William Shakespeare’s father, John Shakespeare, moved to the idyllic town of Stratford-upon-Avon in the mid-sixteenth century, where he became a successful landowner, moneylender, wool and agricultural goods dealer, and glover. In 1557 he married Mary Arden . John Shakespeare lived during a time when the middle class grew and became wealthier and wealthier, thus allowing its members increasing freedoms, luxuries, and voice in the local government. He took advantage of the opportunities afforded him through this social growth and in 1557 became a member of the Stratford Council, an event which marked the beginning of an illustrious political career. By 1561 he was elected one of the town’s fourteen burgesses, where he served as constable, one of two chamberlains, and alderman successively. In these positions he administered borough property and revenues. In 1567 he was made bailiff, the highest elected office in Stratford, and the equivalent of a modern day mayor.

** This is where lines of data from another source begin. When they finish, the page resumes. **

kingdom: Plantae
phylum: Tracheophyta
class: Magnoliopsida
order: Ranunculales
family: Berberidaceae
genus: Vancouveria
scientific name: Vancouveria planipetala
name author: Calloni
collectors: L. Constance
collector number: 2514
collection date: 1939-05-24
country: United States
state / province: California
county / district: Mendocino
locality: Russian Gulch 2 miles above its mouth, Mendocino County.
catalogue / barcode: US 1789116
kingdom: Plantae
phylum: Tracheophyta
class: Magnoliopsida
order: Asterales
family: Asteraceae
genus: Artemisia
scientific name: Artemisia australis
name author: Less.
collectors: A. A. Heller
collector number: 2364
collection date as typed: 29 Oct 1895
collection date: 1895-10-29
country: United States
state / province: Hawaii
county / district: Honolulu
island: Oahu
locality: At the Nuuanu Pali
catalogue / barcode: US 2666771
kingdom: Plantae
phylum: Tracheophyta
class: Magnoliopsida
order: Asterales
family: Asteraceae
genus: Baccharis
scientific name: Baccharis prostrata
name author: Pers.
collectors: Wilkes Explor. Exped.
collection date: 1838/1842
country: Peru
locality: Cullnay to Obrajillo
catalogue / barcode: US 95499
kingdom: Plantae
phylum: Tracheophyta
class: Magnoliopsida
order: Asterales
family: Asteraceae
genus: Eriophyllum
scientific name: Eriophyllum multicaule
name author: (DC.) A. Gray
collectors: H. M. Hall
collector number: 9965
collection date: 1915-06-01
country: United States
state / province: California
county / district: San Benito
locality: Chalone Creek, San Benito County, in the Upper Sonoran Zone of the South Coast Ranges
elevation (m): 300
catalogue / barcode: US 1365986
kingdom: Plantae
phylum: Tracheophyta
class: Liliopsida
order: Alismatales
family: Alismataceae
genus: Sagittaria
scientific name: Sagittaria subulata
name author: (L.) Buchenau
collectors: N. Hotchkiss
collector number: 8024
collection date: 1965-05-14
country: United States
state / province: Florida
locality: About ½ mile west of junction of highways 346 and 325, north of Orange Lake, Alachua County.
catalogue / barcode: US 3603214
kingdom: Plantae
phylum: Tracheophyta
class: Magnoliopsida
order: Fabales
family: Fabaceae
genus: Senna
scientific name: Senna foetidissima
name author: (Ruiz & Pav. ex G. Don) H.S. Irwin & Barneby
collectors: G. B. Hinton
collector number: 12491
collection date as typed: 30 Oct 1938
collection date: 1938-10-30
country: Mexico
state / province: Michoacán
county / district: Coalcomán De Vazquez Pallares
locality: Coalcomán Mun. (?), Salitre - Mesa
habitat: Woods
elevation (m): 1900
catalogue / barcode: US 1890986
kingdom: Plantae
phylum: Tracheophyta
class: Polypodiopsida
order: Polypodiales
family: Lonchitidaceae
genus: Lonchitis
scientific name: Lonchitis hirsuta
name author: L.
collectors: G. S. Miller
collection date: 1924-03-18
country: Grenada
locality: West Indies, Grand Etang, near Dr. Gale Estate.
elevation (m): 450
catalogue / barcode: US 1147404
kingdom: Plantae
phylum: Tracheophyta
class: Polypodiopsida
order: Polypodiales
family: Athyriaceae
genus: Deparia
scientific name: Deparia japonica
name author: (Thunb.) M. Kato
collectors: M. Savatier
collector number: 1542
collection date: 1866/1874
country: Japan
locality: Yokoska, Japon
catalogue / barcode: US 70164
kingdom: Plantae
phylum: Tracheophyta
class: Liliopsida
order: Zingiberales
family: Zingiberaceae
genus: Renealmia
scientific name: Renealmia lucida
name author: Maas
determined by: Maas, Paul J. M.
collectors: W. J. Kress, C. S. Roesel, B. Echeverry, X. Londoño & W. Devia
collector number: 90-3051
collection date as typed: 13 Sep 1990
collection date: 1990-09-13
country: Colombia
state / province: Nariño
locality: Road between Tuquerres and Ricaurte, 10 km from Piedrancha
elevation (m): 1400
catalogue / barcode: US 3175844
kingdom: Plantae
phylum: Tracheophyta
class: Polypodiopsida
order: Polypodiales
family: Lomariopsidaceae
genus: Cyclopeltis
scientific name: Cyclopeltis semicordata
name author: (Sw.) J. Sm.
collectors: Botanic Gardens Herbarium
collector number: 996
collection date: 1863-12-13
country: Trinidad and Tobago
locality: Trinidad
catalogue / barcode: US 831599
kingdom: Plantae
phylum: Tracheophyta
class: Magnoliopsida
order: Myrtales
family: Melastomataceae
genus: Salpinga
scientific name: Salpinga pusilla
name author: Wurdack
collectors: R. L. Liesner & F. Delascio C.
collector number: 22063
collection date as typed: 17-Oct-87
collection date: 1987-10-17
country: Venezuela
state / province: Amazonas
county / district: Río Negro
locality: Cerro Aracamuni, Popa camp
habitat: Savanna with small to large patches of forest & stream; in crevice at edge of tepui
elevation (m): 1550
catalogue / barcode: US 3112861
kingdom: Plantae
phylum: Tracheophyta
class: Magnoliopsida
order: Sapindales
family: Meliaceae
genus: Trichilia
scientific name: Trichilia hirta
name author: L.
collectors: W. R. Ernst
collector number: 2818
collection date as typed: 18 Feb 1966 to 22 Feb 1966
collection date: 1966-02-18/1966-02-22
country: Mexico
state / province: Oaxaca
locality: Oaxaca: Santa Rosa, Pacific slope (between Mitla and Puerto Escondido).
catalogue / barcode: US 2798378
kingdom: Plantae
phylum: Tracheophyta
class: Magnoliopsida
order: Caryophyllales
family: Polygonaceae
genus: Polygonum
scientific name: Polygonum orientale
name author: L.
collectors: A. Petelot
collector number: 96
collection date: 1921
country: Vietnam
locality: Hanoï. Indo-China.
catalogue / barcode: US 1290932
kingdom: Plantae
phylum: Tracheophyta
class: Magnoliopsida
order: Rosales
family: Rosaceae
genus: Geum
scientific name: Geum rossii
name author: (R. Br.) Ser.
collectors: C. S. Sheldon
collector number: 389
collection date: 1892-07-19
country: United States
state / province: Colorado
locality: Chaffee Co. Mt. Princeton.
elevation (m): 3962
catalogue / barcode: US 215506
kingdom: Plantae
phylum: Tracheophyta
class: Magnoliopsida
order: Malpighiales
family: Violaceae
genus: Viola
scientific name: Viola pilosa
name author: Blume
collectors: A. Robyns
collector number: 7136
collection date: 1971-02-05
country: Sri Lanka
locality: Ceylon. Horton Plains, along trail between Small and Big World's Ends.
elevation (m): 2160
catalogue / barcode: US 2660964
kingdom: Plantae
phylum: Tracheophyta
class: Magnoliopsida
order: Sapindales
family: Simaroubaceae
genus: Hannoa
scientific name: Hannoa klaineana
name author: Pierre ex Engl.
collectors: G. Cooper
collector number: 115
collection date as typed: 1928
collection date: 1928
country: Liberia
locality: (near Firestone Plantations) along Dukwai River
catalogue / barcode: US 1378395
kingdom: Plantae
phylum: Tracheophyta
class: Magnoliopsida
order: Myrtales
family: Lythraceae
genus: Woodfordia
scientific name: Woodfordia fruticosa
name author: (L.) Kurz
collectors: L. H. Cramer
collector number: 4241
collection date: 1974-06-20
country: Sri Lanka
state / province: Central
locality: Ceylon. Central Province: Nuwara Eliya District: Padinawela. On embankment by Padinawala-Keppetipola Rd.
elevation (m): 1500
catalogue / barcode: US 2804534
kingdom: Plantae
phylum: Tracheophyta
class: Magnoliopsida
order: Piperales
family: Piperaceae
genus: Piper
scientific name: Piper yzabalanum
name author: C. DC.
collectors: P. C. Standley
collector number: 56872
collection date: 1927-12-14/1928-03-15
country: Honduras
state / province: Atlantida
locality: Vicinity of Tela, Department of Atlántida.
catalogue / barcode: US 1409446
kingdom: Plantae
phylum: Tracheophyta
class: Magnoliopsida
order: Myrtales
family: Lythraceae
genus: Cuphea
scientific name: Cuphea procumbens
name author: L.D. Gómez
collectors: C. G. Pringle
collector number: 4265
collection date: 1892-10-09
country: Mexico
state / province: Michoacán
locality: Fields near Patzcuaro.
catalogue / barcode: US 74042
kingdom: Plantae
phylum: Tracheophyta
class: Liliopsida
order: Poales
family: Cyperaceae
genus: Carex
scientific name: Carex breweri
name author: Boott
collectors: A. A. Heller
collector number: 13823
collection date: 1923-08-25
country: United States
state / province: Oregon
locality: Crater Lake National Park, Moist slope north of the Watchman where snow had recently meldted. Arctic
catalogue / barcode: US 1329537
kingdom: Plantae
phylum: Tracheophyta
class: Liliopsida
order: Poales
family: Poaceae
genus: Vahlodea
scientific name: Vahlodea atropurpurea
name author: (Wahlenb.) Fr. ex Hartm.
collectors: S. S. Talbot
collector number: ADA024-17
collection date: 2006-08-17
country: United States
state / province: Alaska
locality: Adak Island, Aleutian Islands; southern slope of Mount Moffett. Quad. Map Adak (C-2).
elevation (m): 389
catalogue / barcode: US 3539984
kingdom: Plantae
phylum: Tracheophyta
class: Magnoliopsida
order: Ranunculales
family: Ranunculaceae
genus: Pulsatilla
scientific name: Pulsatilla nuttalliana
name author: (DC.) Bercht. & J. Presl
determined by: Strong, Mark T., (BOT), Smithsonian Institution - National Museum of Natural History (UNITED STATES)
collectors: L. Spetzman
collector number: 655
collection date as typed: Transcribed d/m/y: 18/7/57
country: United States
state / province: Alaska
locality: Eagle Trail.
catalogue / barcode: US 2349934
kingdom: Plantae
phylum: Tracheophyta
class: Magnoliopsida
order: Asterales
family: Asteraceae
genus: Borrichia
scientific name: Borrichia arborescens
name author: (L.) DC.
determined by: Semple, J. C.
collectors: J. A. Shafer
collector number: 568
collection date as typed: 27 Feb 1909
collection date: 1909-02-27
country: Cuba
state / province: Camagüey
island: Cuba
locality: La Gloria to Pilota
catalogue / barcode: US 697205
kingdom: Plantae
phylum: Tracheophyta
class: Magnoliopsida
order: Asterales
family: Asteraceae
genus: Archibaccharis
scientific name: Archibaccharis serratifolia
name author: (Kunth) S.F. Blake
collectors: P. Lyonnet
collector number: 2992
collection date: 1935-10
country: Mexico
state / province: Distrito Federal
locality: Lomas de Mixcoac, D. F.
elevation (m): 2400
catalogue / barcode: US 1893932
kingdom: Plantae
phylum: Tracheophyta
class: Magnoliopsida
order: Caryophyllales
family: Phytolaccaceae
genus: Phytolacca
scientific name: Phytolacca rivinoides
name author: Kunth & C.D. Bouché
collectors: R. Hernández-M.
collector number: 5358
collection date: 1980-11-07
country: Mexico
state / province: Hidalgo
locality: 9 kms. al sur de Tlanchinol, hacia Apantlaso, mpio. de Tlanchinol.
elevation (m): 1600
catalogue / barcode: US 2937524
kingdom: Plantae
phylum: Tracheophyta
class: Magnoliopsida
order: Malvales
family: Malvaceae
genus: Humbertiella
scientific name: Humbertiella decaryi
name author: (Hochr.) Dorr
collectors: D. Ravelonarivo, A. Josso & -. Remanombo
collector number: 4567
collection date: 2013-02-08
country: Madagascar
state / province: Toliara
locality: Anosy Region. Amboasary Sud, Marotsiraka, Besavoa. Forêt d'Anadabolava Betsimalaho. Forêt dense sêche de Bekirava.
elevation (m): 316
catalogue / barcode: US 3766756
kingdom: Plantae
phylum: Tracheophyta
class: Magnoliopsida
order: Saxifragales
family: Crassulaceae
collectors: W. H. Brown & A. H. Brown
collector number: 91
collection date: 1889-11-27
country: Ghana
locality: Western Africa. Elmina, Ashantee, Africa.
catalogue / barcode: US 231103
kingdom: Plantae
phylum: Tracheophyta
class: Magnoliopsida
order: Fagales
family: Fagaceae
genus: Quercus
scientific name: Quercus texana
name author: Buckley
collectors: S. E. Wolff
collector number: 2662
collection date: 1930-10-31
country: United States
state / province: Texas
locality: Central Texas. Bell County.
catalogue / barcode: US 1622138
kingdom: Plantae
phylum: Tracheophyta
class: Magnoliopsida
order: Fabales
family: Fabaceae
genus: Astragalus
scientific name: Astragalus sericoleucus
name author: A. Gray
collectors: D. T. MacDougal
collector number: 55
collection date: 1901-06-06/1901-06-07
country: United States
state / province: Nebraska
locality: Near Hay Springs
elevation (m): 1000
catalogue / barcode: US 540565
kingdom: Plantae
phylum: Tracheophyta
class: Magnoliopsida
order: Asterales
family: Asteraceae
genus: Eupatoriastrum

The town records indicate that William Shakespeare was John and Mary’s third child. His birth is unregistered, but legend places it on April 23, 1564, partially because April 23 is the day on which he died 52 years later. In any event, his baptism was registered with the town on April 26, 1564. Not much is known about William’s childhood, although it is safe to assume that he attended the local grammar school, the King’s New School, which was staffed with a faculty who held Oxford degrees, and whose curriculum included mathematics, natural sciences, Latin language and rhetoric, logic, Christian ethics, and classical literature. He did not attend the university, which was not unusual at this time, since university education was reserved for prospective clergymen and was not a particularly mind-opening experience.
However, the education he received at grammar school was excellent, as evidenced by the numerous classical and literary references in his plays. His early works especially drew on such Greek and Roman greats as Seneca and Plautus. What is more impressive than his formal education, however, is the wealth of general knowledge exhibited in his works, from a working knowledge of many professions to a vocabulary that is far greater than any other English writer.
In 1582, at the age of eighteen, William Shakespeare married the twenty-six year old Anne Hathaway. Their first daughter, Susanna, was baptized only six months later, which has given rise to much speculation concerning the circumstances surrounding the marriage. In 1585, twins were born to the couple, and baptized Hamnet and Judith Shakespeare. Hamnet died at the young age of eleven by which time Shakespeare was already a successful playwright. Around 1589 Shakespeare wrote his first play, Henry VI, Part 1. Sometime between his marriage and writing this play he and his wife moved to London, where he pursued a career as a playwright and actor.
Although we have many records of his life as a citizen of Stratford, including marriage and birth certificates, very little information exists about his life as a young playwright. Legend characterizes Shakespeare as a roguish young scrapper who was once forced to flee London under sketchy circumstances. However, the little written information we have of his early years does not confirm this. Young Will was not an immediate and universal success; the earliest written record of Shakespeare’s life in London comes from a statement by rival playwright Robert Greene, who calls Shakespeare an “upstart crow . . . [who] supposes he is as well able to bombast out a blank verse as the best of you:” – hardly high praise.
In 1594 Shakespeare became a charter member of The Lord Chamberlain’s Men, a group of actors who later changed their name to The King’s Men when they gained the sponsorship of King James I. By 1598 he was “principal comedian” for the troupe, and by 1603 he was “principal tragedian.” Acting and writing plays at this time were not considered noble professions, but successful and prosperous actors were relatively well-respected. Shakespeare was very successful and made quite a bit of money. He invested this money in Stratford real estate and was able to purchase the second largest house in Stratford, the New Place, for his parents in 1597. In 1596 Shakespeare applied for a coat of arms for his family, in effect making himself into a gentleman, and his daughters married successfully and wealthily.
William Shakespeare lived until 1616 while his wife Anna died in 1623 at the age of sixty-seven. He was buried in the chancel of his church at Stratford.The lines above his tomb (allegedly written by Shakespeare himself) read:
Good friend, for Jesus’ sake forbear
To dig the dust enclosed here.
Blessed be the man that spares these stones
And cursed be he that moves my bones.